De l’assujettissement au politique à l’accusation de trahison
Comme l’explique l’un des martyrs, ils voulaient simplement « que la religion soit libre ». Jean Paul II le constate lors de la béatification, le processus mis en place par l’État pour persécuter la religion est toujours le même. On commence par vouloir l’assujettir au politique et on accuse ensuite ceux qui protestent de trahison.
Le 1er février 1794, il y eut 400 personnes exécutées.
Quelques-uns de ces martyrs sont guillotinés, comme Guillaume Repin, prêtre âgé de 84 ans. La plupart d’entre eux sont fusillés avec plusieurs centaines d’autres condamnés. C’est le cas de onze femmes qui sont arrêtées dans le petit village de Montjean (Maine-et-Loire) lors d’une rafle de suspects sur dénonciation. Le jour de l’exécution, les prisonniers quittent Angers à pied, liés deux à deux, jusqu’au lieu du supplice. Sur place, la fosse commune est déjà creusée.

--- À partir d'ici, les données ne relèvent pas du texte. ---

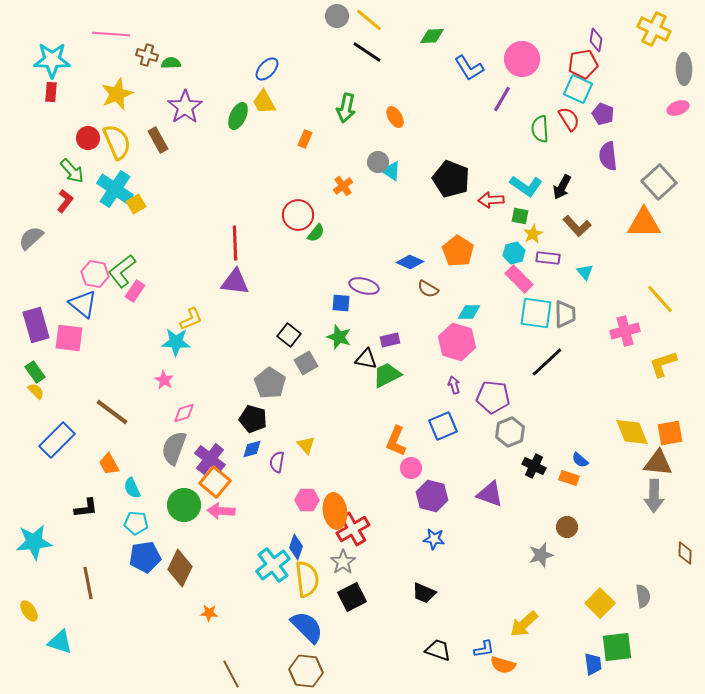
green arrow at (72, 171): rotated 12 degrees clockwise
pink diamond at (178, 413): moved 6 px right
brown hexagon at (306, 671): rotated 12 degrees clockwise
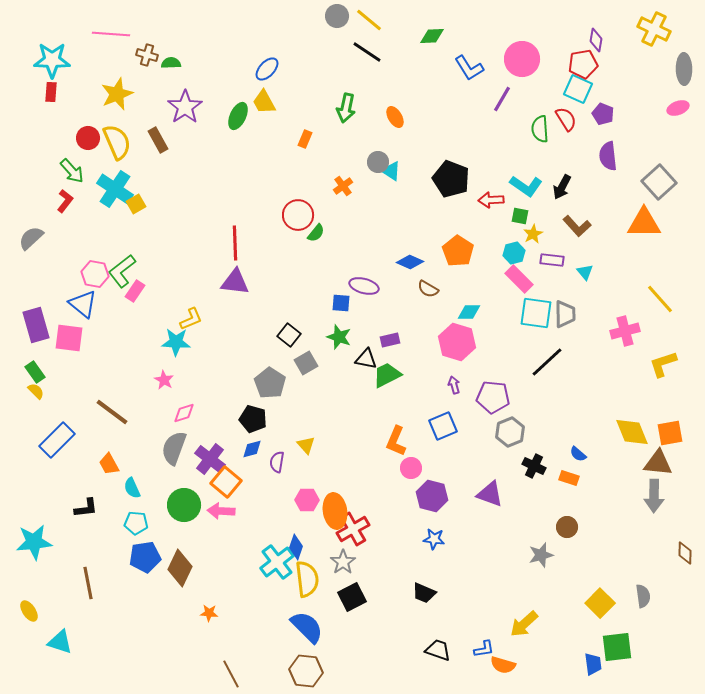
red semicircle at (569, 119): moved 3 px left
purple rectangle at (548, 258): moved 4 px right, 2 px down
blue semicircle at (580, 460): moved 2 px left, 6 px up
orange square at (215, 482): moved 11 px right
cyan cross at (273, 565): moved 4 px right, 3 px up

Quand la chaîne de prisonniers arrive, raconte Jean de Viguerie, « on les place dans le fond du champ, puis on détache vingt personnes et on les fait approcher de la fosse. » Les gendarmes fusillent les victimes par derrière et elles tombent directement dans la fosse. Cette opération continue pendant plusieurs heures, en fonction du nombre de prisonniers. Le 1er février 1794, il y eut 400 personnes exécutées.
L’histoire de ces martyrs révèle l’histoire de tout un peuple, dans la diversité des vocations et des états de vie, qui témoigne, avec simplicité, sobriété, constance et courage, que rien ne peut le séparer de l’amour de Dieu.